For more details on ROC please refer to the WMO SVS document and references therein.
Probability forecasts may be used as decision aids. For example, a decision to prepare for a likely seasonal climate event (e.g. warmer-than-usual spring or colder-than-usual winter in a particular region) might be taken (or advised) when the forecast probability of the event exceeds a predetermined 'trigger' threshold.
Different users of the forecast will generally have different sensitivities to events, and would therefore choose different probability thresholds to trigger preparatory action. If preparatory action is advised on the basis of the probability forecast and the anticipated event occurs a 'hit' is scored; if - after action is advised - the event does not materialise, a 'false alarm' is conceded.

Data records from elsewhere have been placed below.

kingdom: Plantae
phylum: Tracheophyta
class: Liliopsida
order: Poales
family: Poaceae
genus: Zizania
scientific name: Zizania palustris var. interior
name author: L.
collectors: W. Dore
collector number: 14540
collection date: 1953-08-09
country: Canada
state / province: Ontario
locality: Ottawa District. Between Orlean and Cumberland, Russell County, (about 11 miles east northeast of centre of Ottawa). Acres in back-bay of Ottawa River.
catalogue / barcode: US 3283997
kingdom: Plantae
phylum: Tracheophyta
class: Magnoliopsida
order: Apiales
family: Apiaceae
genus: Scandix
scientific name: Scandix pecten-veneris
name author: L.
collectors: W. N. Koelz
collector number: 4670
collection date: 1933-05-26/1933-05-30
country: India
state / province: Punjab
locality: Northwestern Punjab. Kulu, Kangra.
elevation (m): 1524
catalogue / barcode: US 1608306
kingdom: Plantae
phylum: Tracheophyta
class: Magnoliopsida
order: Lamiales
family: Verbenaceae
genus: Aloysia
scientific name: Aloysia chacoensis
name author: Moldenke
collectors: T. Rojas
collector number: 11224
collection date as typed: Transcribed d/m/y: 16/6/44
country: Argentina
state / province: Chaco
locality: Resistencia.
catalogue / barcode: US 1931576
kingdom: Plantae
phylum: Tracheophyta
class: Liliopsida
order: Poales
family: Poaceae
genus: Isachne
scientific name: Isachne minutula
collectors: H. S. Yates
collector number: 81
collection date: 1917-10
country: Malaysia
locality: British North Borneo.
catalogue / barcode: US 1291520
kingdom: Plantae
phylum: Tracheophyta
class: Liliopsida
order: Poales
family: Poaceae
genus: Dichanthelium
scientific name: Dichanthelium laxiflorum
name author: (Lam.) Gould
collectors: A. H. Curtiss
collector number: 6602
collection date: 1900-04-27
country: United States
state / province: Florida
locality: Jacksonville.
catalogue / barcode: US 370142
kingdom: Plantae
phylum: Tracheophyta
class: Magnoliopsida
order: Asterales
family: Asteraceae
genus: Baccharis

For any event a graph can be constructed (know as a ROC curve) that provides information on the hit rates and false alarm rates that can be expected from use of different probability thresholds to trigger advisory action. ROC curves can be used to select the trigger threshold for an event that provides the best trade-off between hit rate and false alarm rate for a particular type of decision.
ROC curves for temperature and precipitation forecasts have been prepared (see verification pages) for each geographical forecast region and for each class of event predicted (eg. tercile or quintile categories).
The above figure shows, for illustration, a typical ROC curve. This is a realistic example, but not drawn from any current predictions system. The example illustrates verification of a set of forecasts (here, forecasts over a 16-year period), over a region (here, North America). The sample of forecasts included corresponds to all model grid-points over the region, over the verification period selected.
For the two temperature events (temperature in the upper quintile category, red; temperature in the lower quintile category, blue) the hit rates and false alarm rates associated with a range of 'trigger' thresholds (triangles) are plotted. The vertical axis gives the hit rate, defined as the number of times the event was forecast (with probability above a certain threshold) and later observed to occur.
The hit rate is expressed as a ratio of the total number of occasions on which the event was observed over the whole sample. The horizontal axis shows the corresponding false alarm rate defined as the number of times the event was forecast but did not occur, expressed as a fraction of the total number of times the event did not occur over the whole sample.
From the example it may be seen that a prediction of temperature in the upper quintile category over North America whenever the forecast probability for that event exceeds 40% would, in the long term, result in a 44% hit rate at the expense of a 15% false alarm rate.
A skilful forecast system will achieve hit rates that exceed the false alarm rates and thus the ROC curve will bow to the top left corner of the plot, the more so the more skilful the forecast. A forecast system that has no skill (i.e. the forecasts are no better than guessing) will have hit rates equal to the false alarm rates and the ROC curve will therefore lie along the diagonal.
The geometrical area under the ROC provides a summary statistic for the performance of probability forecasts, and is often referred to as the ROC score. For perfect forecasts, all ensemble members will correctly predict the event in all years and the ROC points will converge to a single point at x=0, y=100, with an area under the curve of 10,000 (usually normalised to 1.0), the maximum possible value. Forecasts with little or no skill will obtain a (normalised) ROC score of approximately 0.5, the area under the diagonal.
By calculating the area under the ROC curve at each model grid-point for the verification period maps depicting the geographical variations in seasonal forecast skill have been prepared for each forecast region and for both temperature and precipitation (see verification pages). These values represent average skill over the verification period, estimated from retrospective forecasts (hindcasts).
For details on the hindcast and the reference period used, see
Regions with ROC score equal to or greater than 0.7, 0.8 and 0.9 are coloured yellow, orange and red respectively - and indicate regions with relatively good seasonal prediction skill. Regions with ROC score between 0.6 and 0.7 show skill at lower levels but still better than guessing or use of climatology. Grey or light blue shading is used when scores are below 0.6 (i.e. near or below to the 0.5 'no-skill' threshold, suggesting forecasts in these regions are currently little better than guesswork).